For a person with serious debt problems, it’s good to explore all of your options before taking steps that cannot be undone.
Here are some examples of fixes that rarely work:
- Withdrawing retirement savings. Dipping into your 401(k) and IRA savings usually amounts to robbing from yourself to pay a credit card company. If you file bankruptcy, you can discharge many types of debt while protecting your retirement savings.
- Skipping house or car payments. Skipping house or car payments can result the loss of assets you want to keep. Rather than risk loss of your home or car, you may be better discharging other types of debt, such as credit card bills, in bankruptcy.

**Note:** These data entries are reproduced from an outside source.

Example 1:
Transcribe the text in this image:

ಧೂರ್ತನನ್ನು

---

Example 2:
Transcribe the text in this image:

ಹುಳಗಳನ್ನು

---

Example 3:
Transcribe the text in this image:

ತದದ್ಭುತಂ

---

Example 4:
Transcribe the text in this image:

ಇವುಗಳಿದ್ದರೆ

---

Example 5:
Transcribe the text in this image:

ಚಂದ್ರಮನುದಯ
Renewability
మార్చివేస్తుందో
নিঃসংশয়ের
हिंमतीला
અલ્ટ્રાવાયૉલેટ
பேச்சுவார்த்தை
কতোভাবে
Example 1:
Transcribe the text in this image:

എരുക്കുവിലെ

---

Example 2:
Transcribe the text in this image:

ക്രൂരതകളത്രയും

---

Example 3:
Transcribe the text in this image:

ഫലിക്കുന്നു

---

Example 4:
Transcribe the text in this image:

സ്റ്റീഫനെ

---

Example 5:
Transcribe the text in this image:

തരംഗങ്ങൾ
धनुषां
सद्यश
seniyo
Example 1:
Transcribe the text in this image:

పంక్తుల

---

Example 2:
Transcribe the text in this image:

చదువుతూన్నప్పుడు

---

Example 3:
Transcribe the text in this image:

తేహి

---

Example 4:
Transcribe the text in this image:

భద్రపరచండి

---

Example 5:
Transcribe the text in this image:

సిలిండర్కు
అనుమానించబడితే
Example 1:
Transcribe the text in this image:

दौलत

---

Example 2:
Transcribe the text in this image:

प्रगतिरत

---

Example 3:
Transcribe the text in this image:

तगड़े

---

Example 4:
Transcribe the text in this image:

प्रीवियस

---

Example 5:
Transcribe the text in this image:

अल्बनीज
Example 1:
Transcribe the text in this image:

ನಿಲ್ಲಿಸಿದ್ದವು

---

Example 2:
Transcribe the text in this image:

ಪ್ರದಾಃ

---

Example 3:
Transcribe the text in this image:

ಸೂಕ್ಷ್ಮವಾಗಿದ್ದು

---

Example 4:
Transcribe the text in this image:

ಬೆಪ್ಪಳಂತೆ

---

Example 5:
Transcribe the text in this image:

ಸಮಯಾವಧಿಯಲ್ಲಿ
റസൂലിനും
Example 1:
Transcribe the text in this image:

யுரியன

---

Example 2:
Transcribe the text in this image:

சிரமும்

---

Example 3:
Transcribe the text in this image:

- Debt consolidation. Debt consolidation services (along with debt negotiation) usually promise big savings but rarely deliver. These services cost a lot of money up front, and may not solve the problem of too much debt. In addition you would have to pay taxes on any debt that is forgiven. Bankruptcy provides tax-free debt relief.
- Payday loans. Due to the high interest charged by payday loans, your financial situation is likely to get worse instead of better.
Bankruptcy isn’t for everyone, and a person should explore all of his or hwe options before making a decision. Only an experienced attorney can advise you if bankruptcy is the best option in your case.